- [CHALLENGE] Extend the TensorBlock class documentation below, picking up right after its final sentence.

===== SOURCE TEXT

TensorBlock¶

class metatensor.TensorBlock(values: Array, samples: Labels, components: Sequence[Labels], properties: Labels)[source]¶

Basic building block for a TensorMap.

A single block contains a n-dimensional metatensor.data.Array, and n sets of Labels (one for each dimension). The first dimension is the samples dimension, the last dimension is the properties dimension. Any intermediate dimension is called a component dimension.

Samples should be used to describe what we are representing, while properties should contain information about how we are representing it. Finally, components should be used to describe vectorial or tensorial components of the data.

A block can also contain gradients of the values with respect to a variety of parameters. In this case, each gradient is a TensorBlock with a separate set of samples and possibly components, but which shares the same property labels as the original TensorBlock.

==========
===== DATA LINES

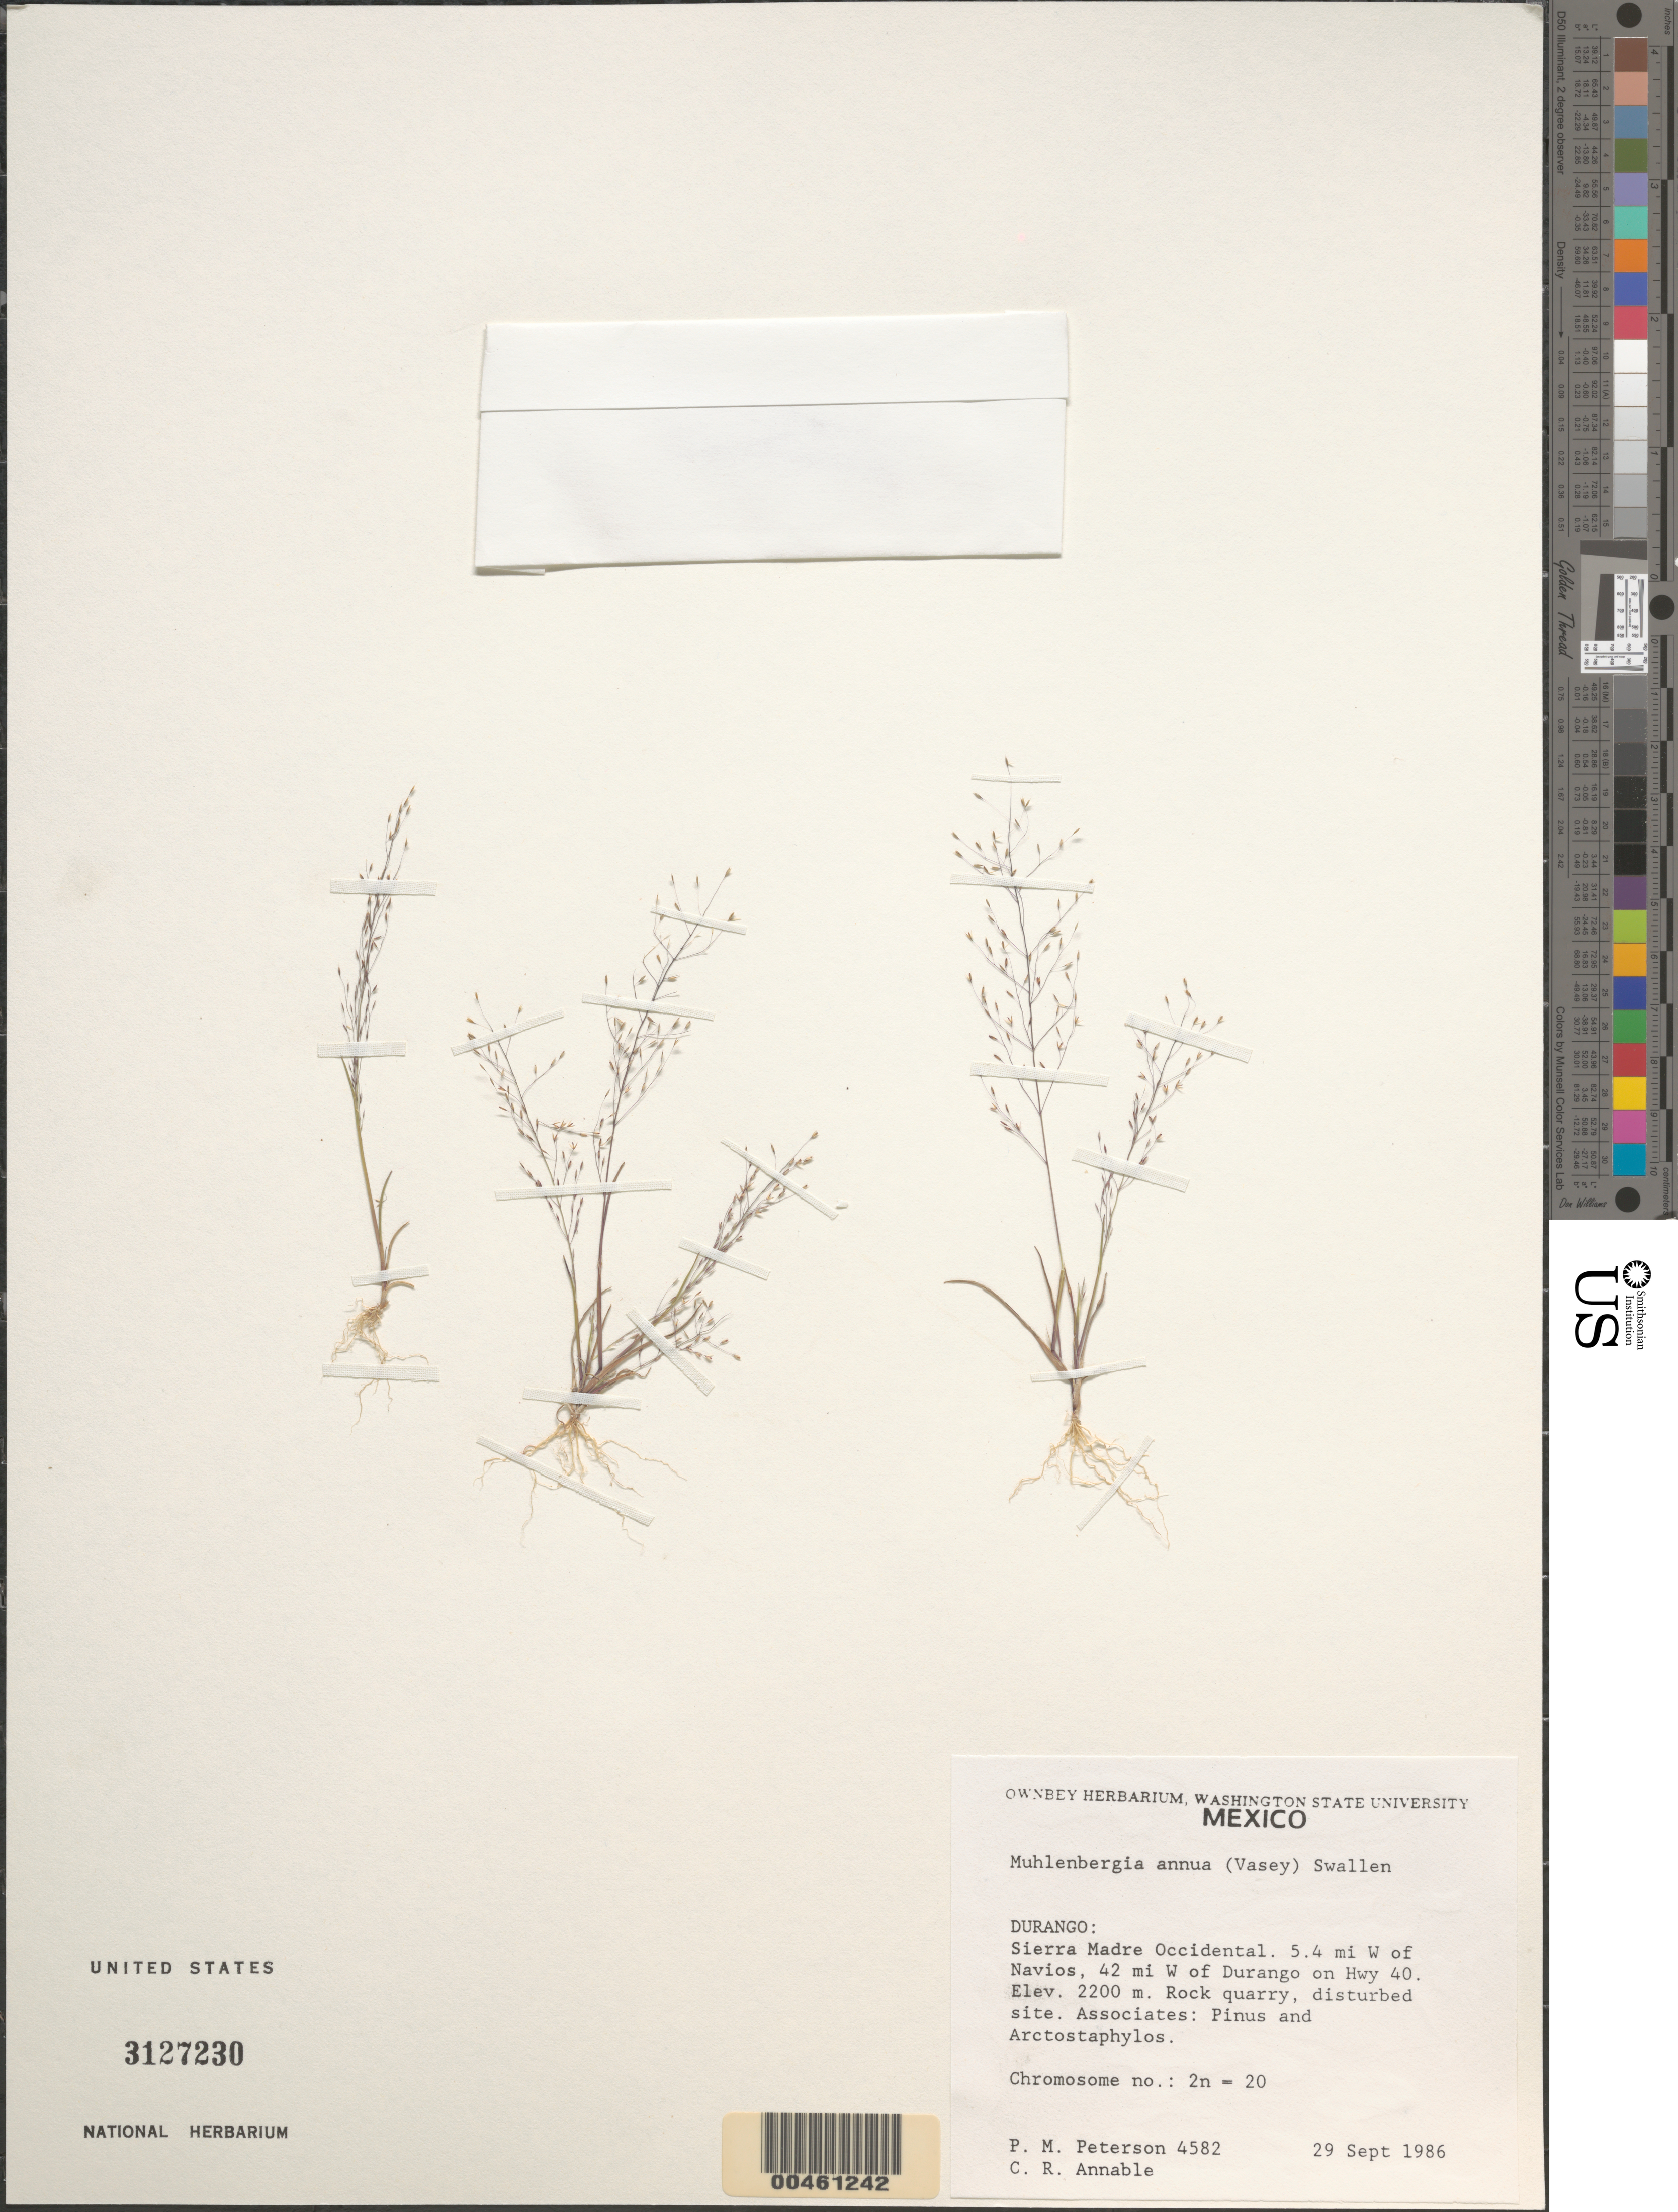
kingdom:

==========
===== DATA LINES

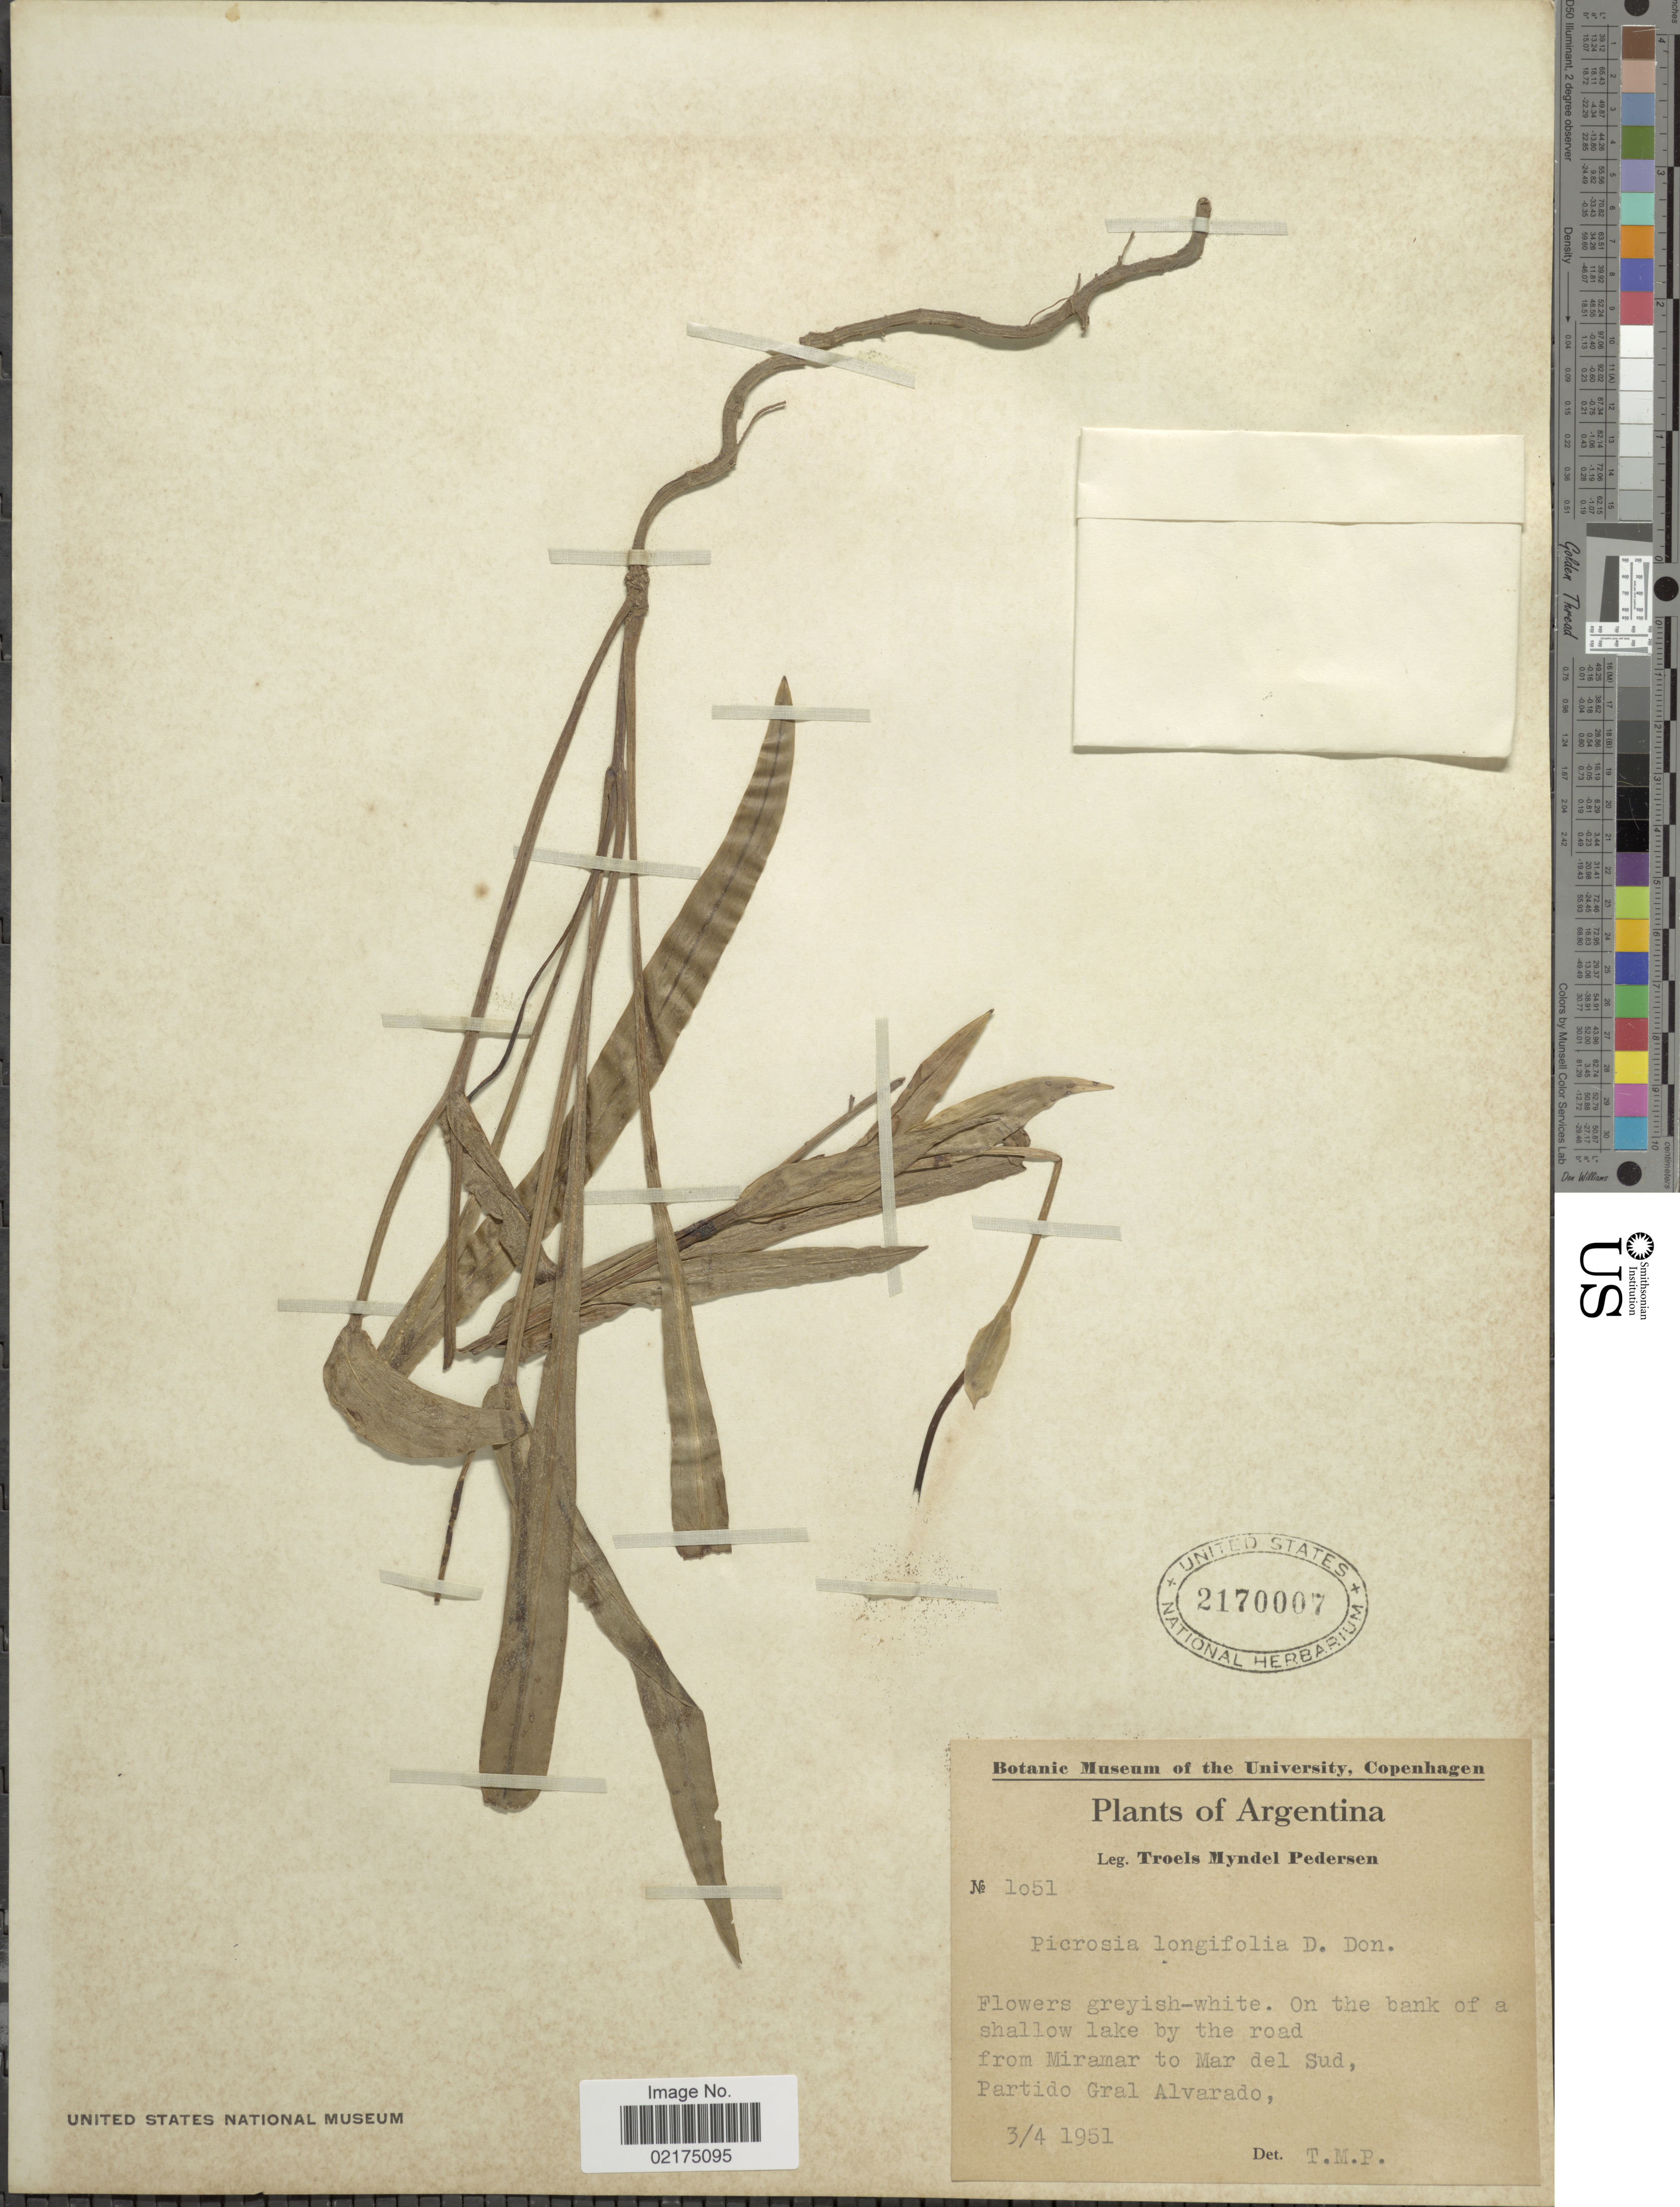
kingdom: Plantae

==========

- [TASK OUTPUT]
>>> import numpy as np
>>> block = TensorBlock(
...     values=np.array(
...         [
...             [1, 2, 4],
...             [3, 5, 6],
...         ]
...     ),
...     samples=Labels("samples", np.array([[4], [2]])),
...     components=[],
...     properties=Labels("properties", np.array([[0], [1], [2]])),
... )
>>> block
TensorBlock
    samples (2): ['samples']
    components (): []
    properties (3): ['properties']
    gradients: None
>>> block.samples
Labels(
    samples
       4
       2
)
>>> block.values[block.samples.position([2])]
array([3, 5, 6])

Parameters:

values (Array) – array containing the values for this block
samples (Labels) – labels describing the samples (first dimension of the array)
components (Sequence[Labels]) – list of labels describing the components (intermediate dimensions of the array). This should be an empty list for scalar/invariant data.
properties (Labels) – labels describing the properties (last dimension of the array)

property shape¶: Get the shape of the values array in this block.

copy() → TensorBlock[source]¶

get a deep copy of this block, including all the data and metadata

Return type:: TensorBlock

property values: Array¶

Get the values for this block.

The array type depends on how the block was created. Currently, numpy ndarray and torch Tensor are supported.

property samples: Labels¶

Get the sample Labels for this block.

The entries in these labels describe the first dimension of the values array.

property components: List[Labels]¶

Get the component Labels for this block.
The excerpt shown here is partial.